→ **JOB A**: In the Baldwin County text, what did the Mastin family give in exchange for the nine acres at Spanish Fort?
→ **JOB B**: Revise the stretch of the Baldwin County text from "Rooted in Baldwin" through "coordinates on a map.", replacing "seascape" with "shoreline".

[TEXT FOR ANALYSIS Boundary: Start]

Rooted in Baldwin

What does it mean to be part of a place? To be shaped by the landscape and seascape, to create a sense of community, and to call it home? The men and women profiled here landed in Baldwin County in different ways – one is fifth generation but grew up elsewhere, another is first generation, born more than 80 years ago. One arrived as a child and immediately felt enveloped by the surroundings. For another, a family vacation spot gained a permanent hold. All these who now claim Baldwin as their own come from diverse backgrounds and dissimilar lines of work. What they understand in common, though, is that to be “rooted” can speak to a place in the heart as well as coordinates on a map.

Bill Purvis: A Builder's Gift

When Bill Purvis’ mother, Marion Mastin, was growing up in Mobile, she set off often to Baldwin County, as he tells it, with her own mother and siblings by rowboat, on an all-day excursion to Spanish Fort where the family had property. They had acquired the nine acres in about 1920 in exchange for payment of $300, a milk cow and a set of fishing nets. Marion and husband Homer Purvis moved there permanently when Bill was a little boy. He grew up in the 1940s “on a pig trail off state Highway 31. You couldn’t get back there in a car. All I did was fish and hunt and stay in the water all the time. I loved it.”

[TEXT FOR ANALYSIS Boundary: End]
[STUDY MATERIAL Boundary: Start]

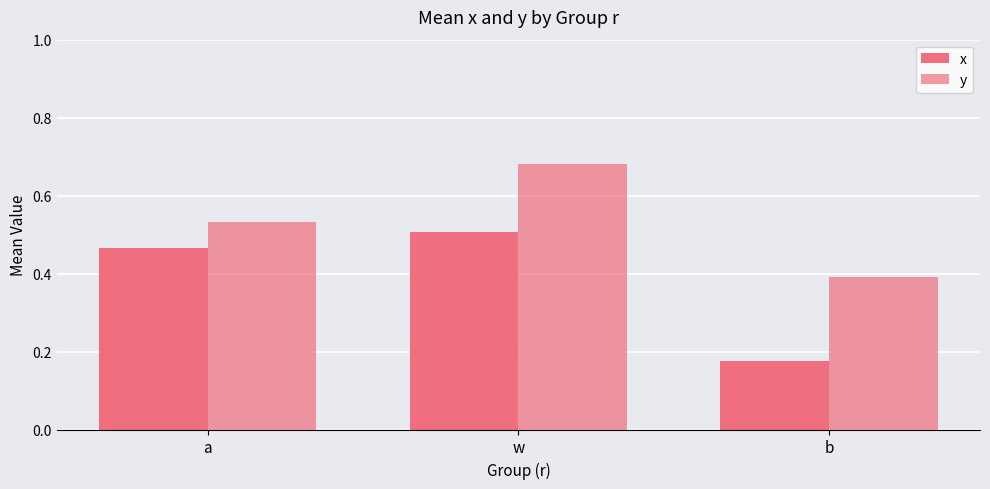

Count the y values in the range 0 to 1.

3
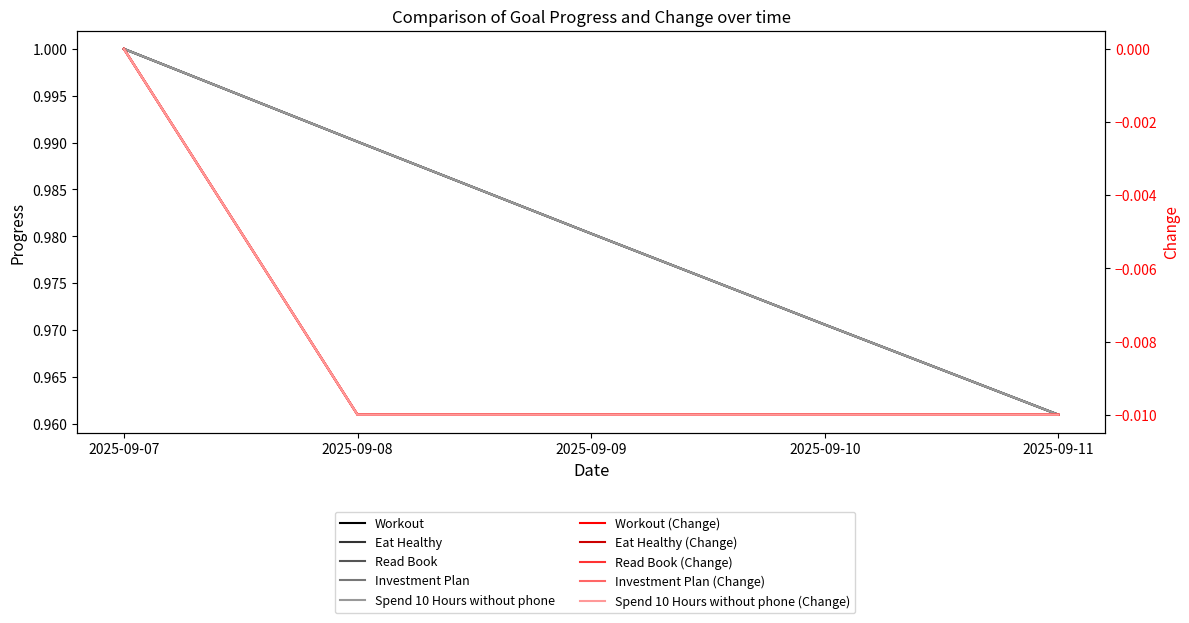

True or false: Eat Healthy has more than 2 interior local peaks.

False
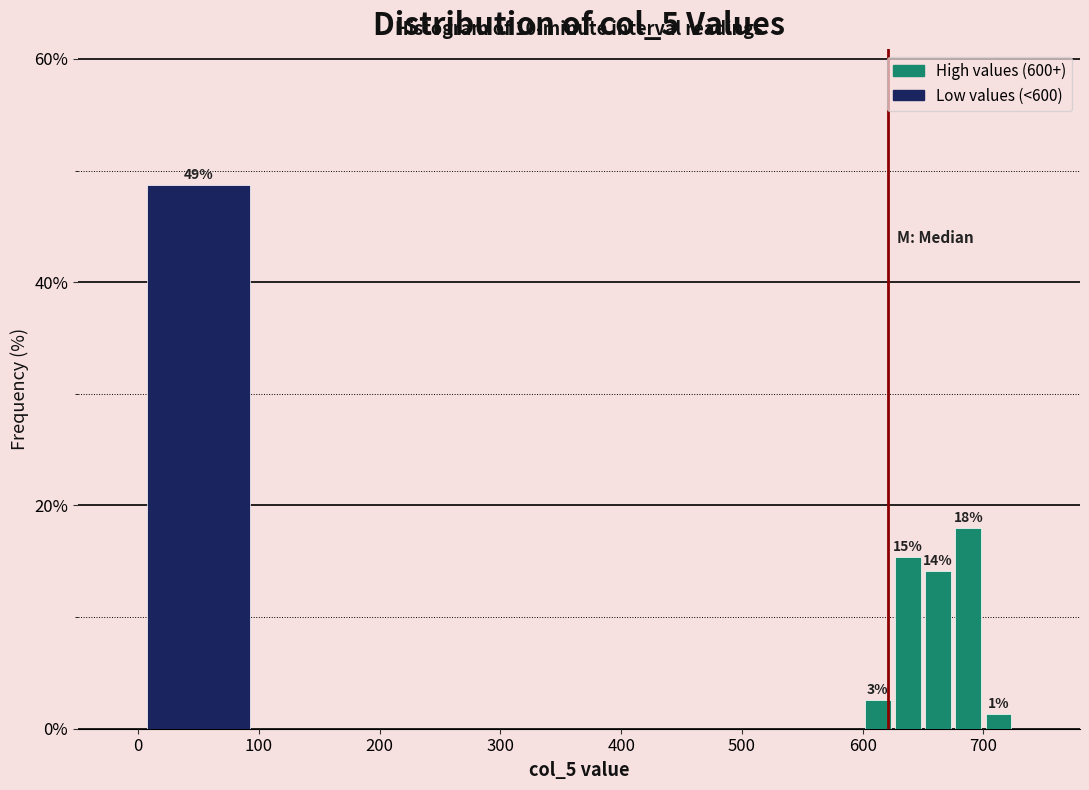

Around what value on the x-axis is the tallest bar? Give the approximate position of its centre, as read against the axis.

50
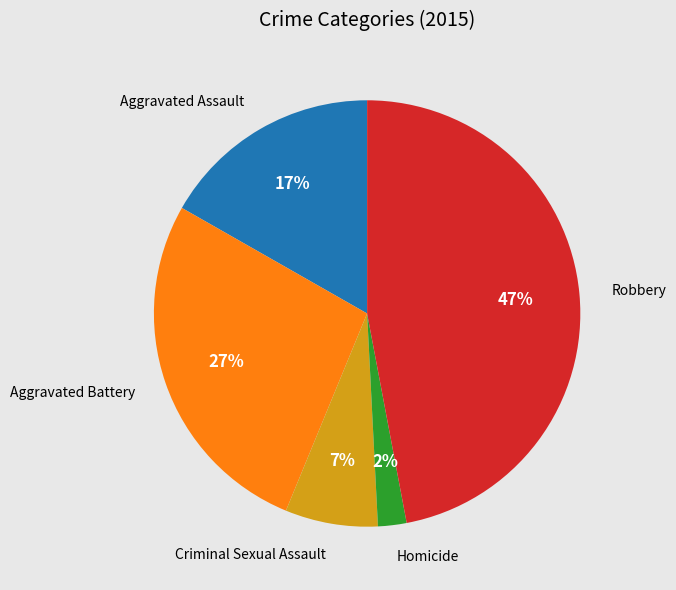

The Criminal Sexual Assault slice represents 13% of the pie. True or false?

False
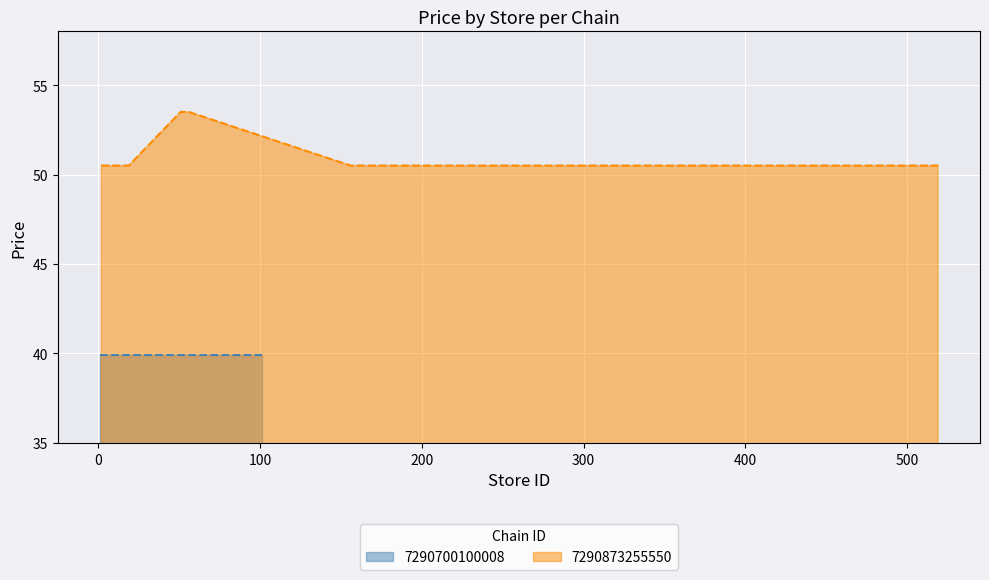

Is it true that the value at 500 is 25.6?

False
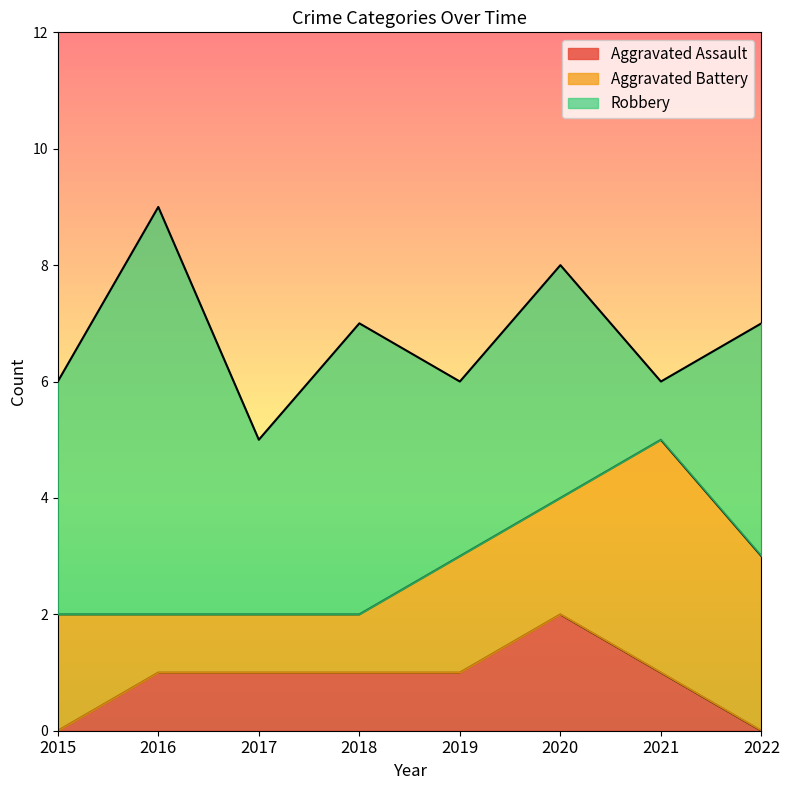

Read the Robbery value at 2015.

4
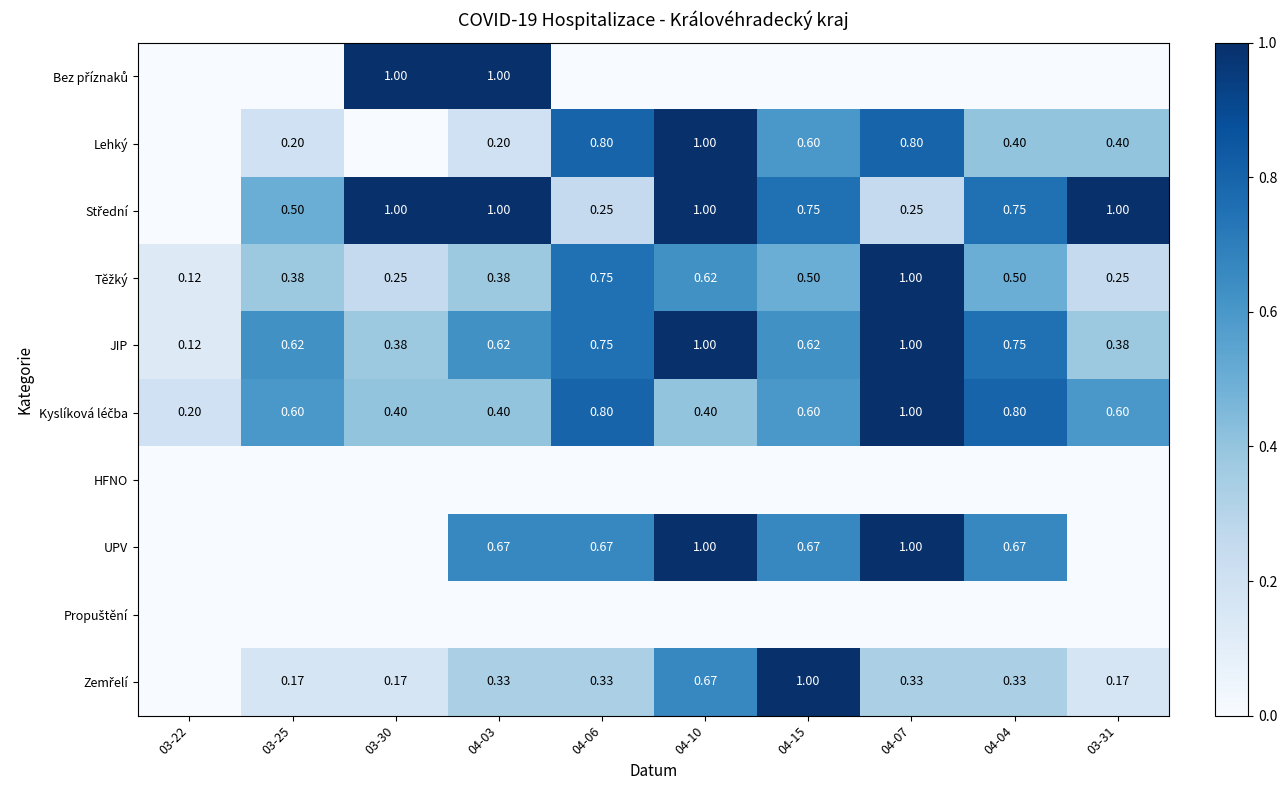

What is the difference between the maximum and minimum values in the UPV series?

1.0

[STUDY MATERIAL Boundary: End]

→ **WRITTEN RESPONSE A**: They paid $300, a milk cow and a set of fishing nets.

→ **WRITTEN RESPONSE B**:
Rooted in Baldwin

What does it mean to be part of a place? To be shaped by the landscape and shoreline, to create a sense of community, and to call it home? The men and women profiled here landed in Baldwin County in different ways – one is fifth generation but grew up elsewhere, another is first generation, born more than 80 years ago. One arrived as a child and immediately felt enveloped by the surroundings. For another, a family vacation spot gained a permanent hold. All these who now claim Baldwin as their own come from diverse backgrounds and dissimilar lines of work. What they understand in common, though, is that to be “rooted” can speak to a place in the heart as well as coordinates on a map.